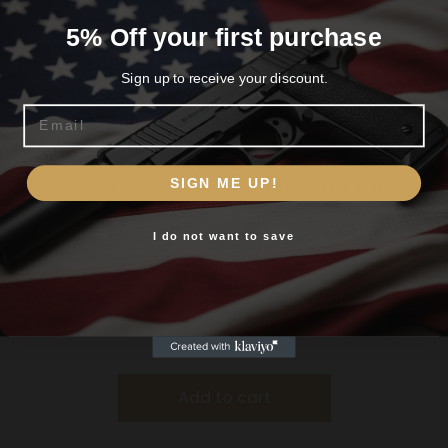
5% Off your first purchase
Sign up to receive your discount.
Email
Are you 18+?
SIGN ME UP!
You must be 18 or older to enter this site
I do not want to save
Yes, I am 18+
KEYSTONE SPORTING ARMS CHIPMUNK PISTOL
22MAG BL/WD TB
$
184.99
Add to cart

========

** What needs to be done **
Can you retype every line of text in the material above, character for character, while leaving out the pictures?

** Expected output **
5% Off your first purchase
Sign up to receive your discount.
Email
Are you 18+?
SIGN ME UP!
You must be 18 or older to enter this site
I do not want to save
Yes, I am 18+
KEYSTONE SPORTING ARMS CHIPMUNK PISTOL
22MAG BL/WD TB
$
184.99
Add to cart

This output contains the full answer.